The unsung hero of this narrative, however, is W.C. Handy, a musician and composer buried in Woodlawn who has gone criminally neglected during the past century, even if he managed to gather up a bit of his due in the decades following his death in 1958. Handy’s claim to fame is unmatched in 20th century: discovery of the secret that made African American music a commercial powerhouse. Handy is the inventor of the 12-bar Blues, a structure that became the skeletal underpinning of rock ‘n’ roll, R&B, soul, jazz and every imaginable permutation that came — or was sampled — afterward. In large part it was the driving force behind recording industry profits for the next 100 years. From a 21st century perspective, we’d call his invention an algorithm, a code that magically distilled an African American folk art — in this case the genre called the Blues — to a concentrated, finite pattern that could be infinitely replicated and yet endlessly open to artistic interpretation.

Handy’s creation was unveiled in the early 1910s and featured in two songs he penned – “Memphis Blues” and “St. Louis Blues.” Both included a chorus that used the signature 12-bar pattern. There is no overstatement of what Handy’s idea made possible. When women singers Bessie Smith and Ma Rainey got hold of the catchy 12-bar form, their commercial success swept aside preconceived notions about Black music and its marketability. The breakthrough ultimately reshaped the music industry into a money machine that reaped some $15 billion a year by 2000. Yes, Handy received a Grammy in 1993, but he deserves far more. Handy’s headstone is found in a surprisingly unassuming part of the cemetery, one where a cluster of apartment buildings quietly eavesdrops in the background.

A visit to Woodlawn is a layered and nuanced experience that juxtaposes the vibrancy of this life and the ethereal essence of the beyond.
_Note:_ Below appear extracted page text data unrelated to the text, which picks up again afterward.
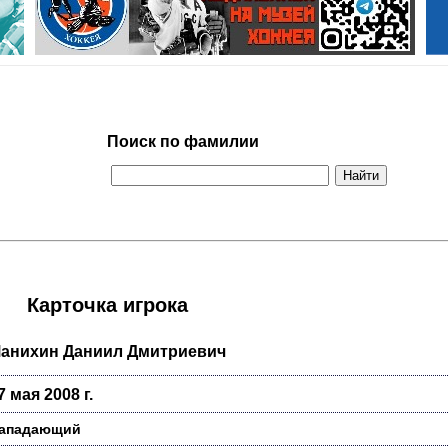
Поиск по фамилии
Карточка игрока
анихин Даниил Дмитриевич
7 мая 2008 г.
ападающий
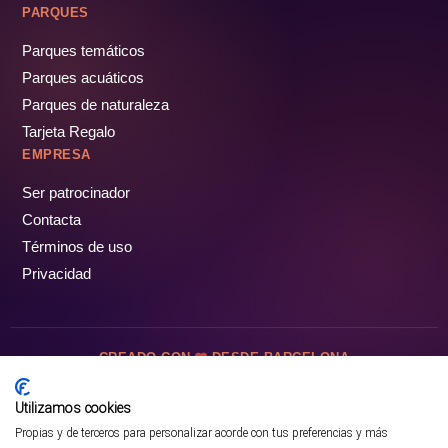
PARQUES
Parques temáticos
Parques acuáticos
Parques de naturaleza
Tarjeta Regalo
EMPRESA
Ser patrocinador
Contacta
Términos de uso
Privacidad
CREADO CON
DESDE BARCELONA
OCIOTUR DIGITAL SL. © Todos los derechos reservados · 2026
Utilizamos cookies
Propias y de terceros para personalizar acorde con tus preferencias y más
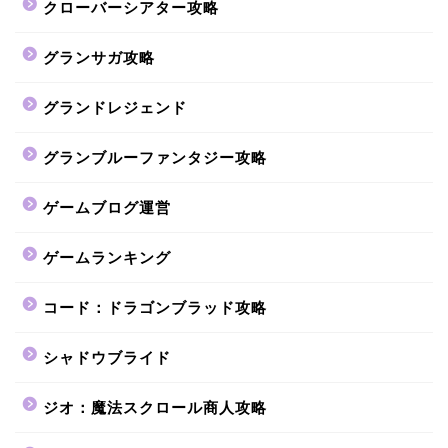
クローバーシアター攻略
グランサガ攻略
グランドレジェンド
グランブルーファンタジー攻略
ゲームブログ運営
ゲームランキング
コード：ドラゴンブラッド攻略
シャドウブライド
ジオ：魔法スクロール商人攻略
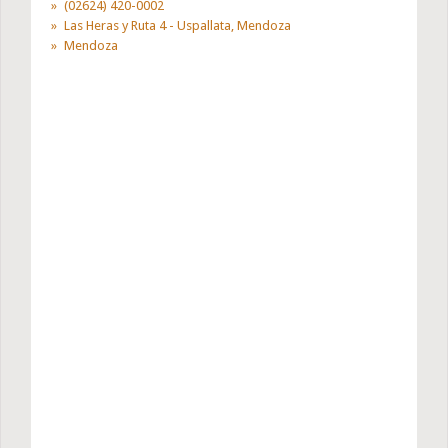
(02624) 420-0002
Las Heras y Ruta 4 - Uspallata, Mendoza
Mendoza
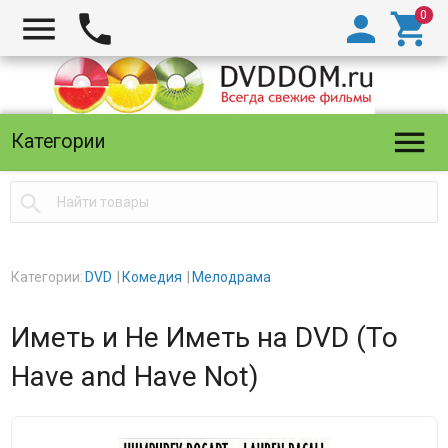





Категории

Категории:
DVD
Комедия
Мелодрама
Иметь и Не Иметь на DVD (To
Have and Have Not)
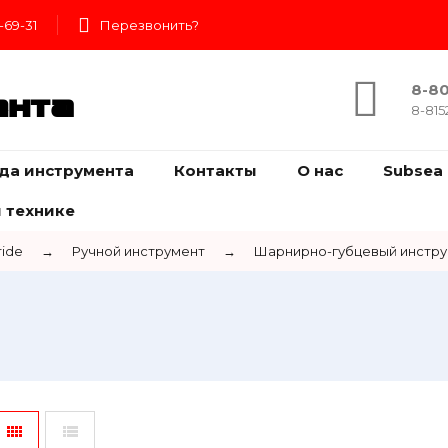
-69-31
Перезвонить?
8-80
ента
8-815
да инструмента
Контакты
О нас
Subsea 
 технике
ride
→
Ручной инструмент
→
Шарнирно-губцевый инстр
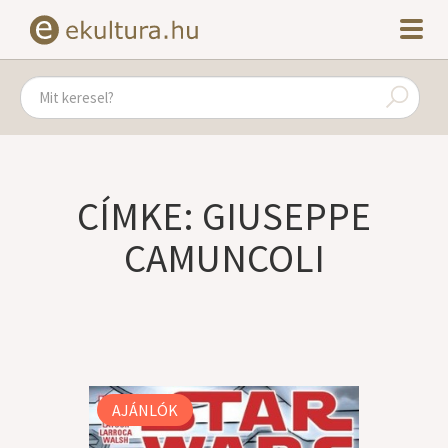
CÍMKE: GIUSEPPE
CAMUNCOLI
AJÁNLÓK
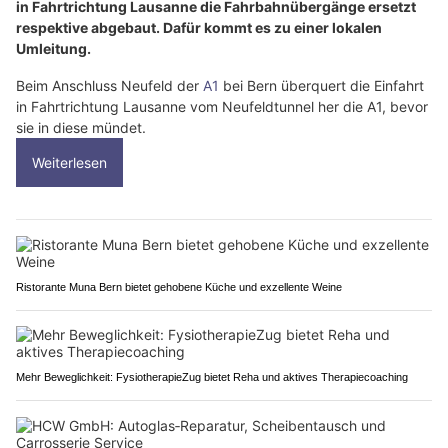
in Fahrtrichtung Lausanne die Fahrbahnübergänge ersetzt
respektive abgebaut. Dafür kommt es zu einer lokalen
Umleitung.
Beim Anschluss Neufeld der
A1
bei Bern überquert die Einfahrt
in Fahrtrichtung Lausanne vom Neufeldtunnel her die A1, bevor
sie in diese mündet.
Weiterlesen
Ristorante Muna Bern bietet gehobene Küche und exzellente Weine
Mehr Beweglichkeit: FysiotherapieZug bietet Reha und aktives Therapiecoaching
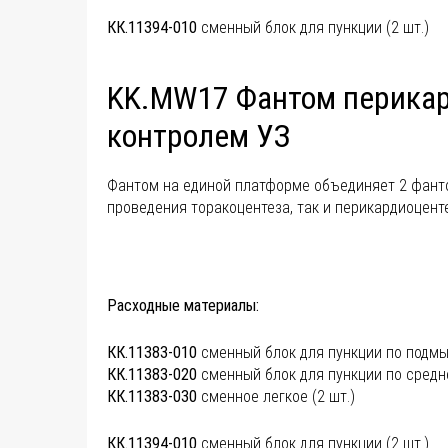
КК.11394-010
сменный блок для пункции (2 шт.)
KK.MW17 Фантом перикард
контролем УЗ
Фантом на единой платформе объединяет 2 фанто
проведения торакоцентеза, так и перикардиоцент
Расходные материалы:
КК.11383-010
сменный блок для пункции по подмы
КК.11383-020
сменный блок для пункции по средн
КК.11383-030
сменное легкое (2 шт.)
КК.11394-010
сменный блок для пункции (2 шт.)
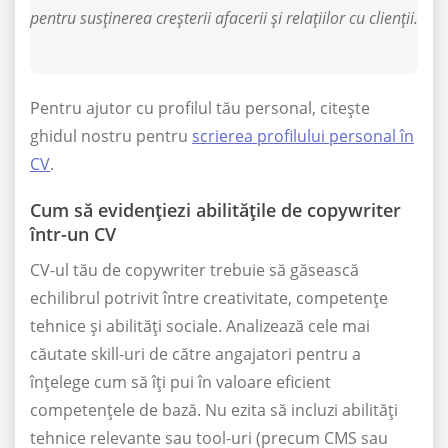
pentru susținerea creșterii afacerii și relațiilor cu clienții.
Pentru ajutor cu profilul tău personal, citește
ghidul nostru pentru
scrierea profilului personal în
CV
.
Cum să evidențiezi abilitățile de copywriter
într-un CV
CV-ul tău de copywriter trebuie să găsească
echilibrul potrivit între creativitate, competențe
tehnice și abilități sociale. Analizează cele mai
căutate skill-uri de către angajatori pentru a
înțelege cum să îți pui în valoare eficient
competențele de bază. Nu ezita să incluzi abilități
tehnice relevante sau tool-uri (precum CMS sau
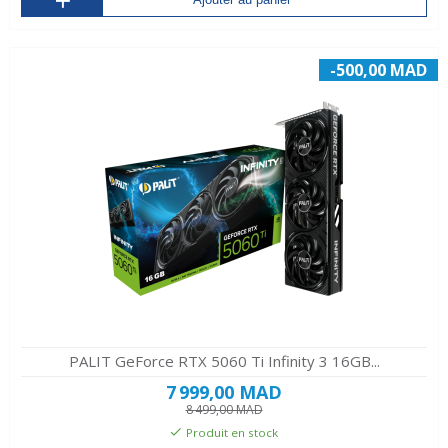
-500,00 MAD
PALIT GeForce RTX 5060 Ti Infinity 3 16GB...
7 999,00 MAD
8 499,00 MAD
Produit en stock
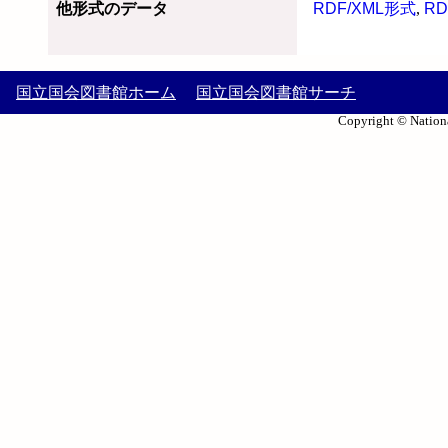
他形式のデータ
RDF/XML形式
,
RD
国立国会図書館ホーム
国立国会図書館サーチ
Copyright © Nationa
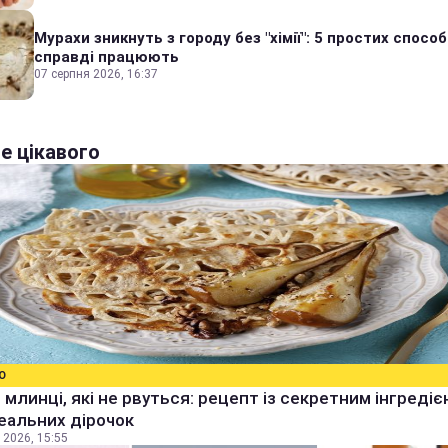
Мурахи зникнуть з городу без "хімії": 5 простих способі
справді працюють
07 серпня 2026, 16:37
е цікавого
О
 млинці, які не рвуться: рецепт із секретним інгреді
еальних дірочок
 2026, 15:55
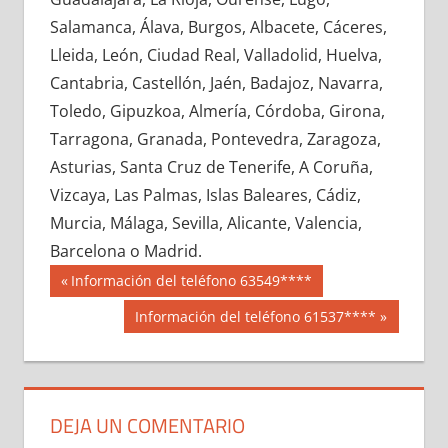
717410033
»
717410034
»
717410035
»
Salamanca, Álava, Burgos, Albacete, Cáceres,
717410036
»
717410037
»
717410038
»
Lleida, León, Ciudad Real, Valladolid, Huelva,
717410039
»
717410040
»
717410041
»
Cantabria, Castellón, Jaén, Badajoz, Navarra,
717410042
»
717410043
»
717410044
»
Toledo, Gipuzkoa, Almería, Córdoba, Girona,
717410045
»
717410046
»
717410047
»
Tarragona, Granada, Pontevedra, Zaragoza,
717410048
»
717410049
»
717410050
»
Asturias, Santa Cruz de Tenerife, A Coruña,
717410051
»
717410052
»
717410053
»
Vizcaya, Las Palmas, Islas Baleares, Cádiz,
717410054
»
717410055
»
717410056
»
Murcia, Málaga, Sevilla, Alicante, Valencia,
717410057
»
717410058
»
717410059
»
Barcelona o Madrid.
717410060
»
717410061
»
717410062
»
Navegación
71741
Entrada
Información del teléfono 63549****
717410063
»
717410064
»
717410065
»
anterior:
de
Siguiente
Información del teléfono 61537****
717410066
»
717410067
»
717410068
»
entrada:
entradas
717410069
»
717410070
»
717410071
»
717410072
»
717410073
»
717410074
»
717410075
»
717410076
»
717410077
»
DEJA UN COMENTARIO
717410078
»
717410079
»
717410080
»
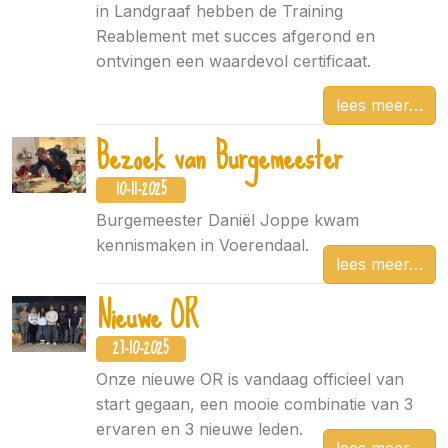
in Landgraaf hebben de Training
Reablement met succes afgerond en
ontvingen een waardevol certificaat.
lees meer
Bezoek van Burgemeester
10-11-2025
Burgemeester Daniël Joppe kwam
kennismaken in Voerendaal.
lees meer
Nieuwe OR
27-10-2025
Onze nieuwe OR is vandaag officieel van
start gegaan, een mooie combinatie van 3
ervaren en 3 nieuwe leden.
lees meer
It is worth a gander even before you visit the cemetery: The conservancy that manages Woodlawn has prepared online virtual tours. Guided tours are held throughout the year and jazz concerts are booked during the summer. An insider tip: If you feel the urge, there’s a way to pay your respects to the greats like Handy, Duke and Miles. Leave a small pebble or stone atop their gravestones. The gesture is borrowed from Jewish tradition. It is both a form of silent applause and evidence of African American music’s lasting universal appeal. What better way to cap a trip off the grid and into the marvel that is Woodlawn?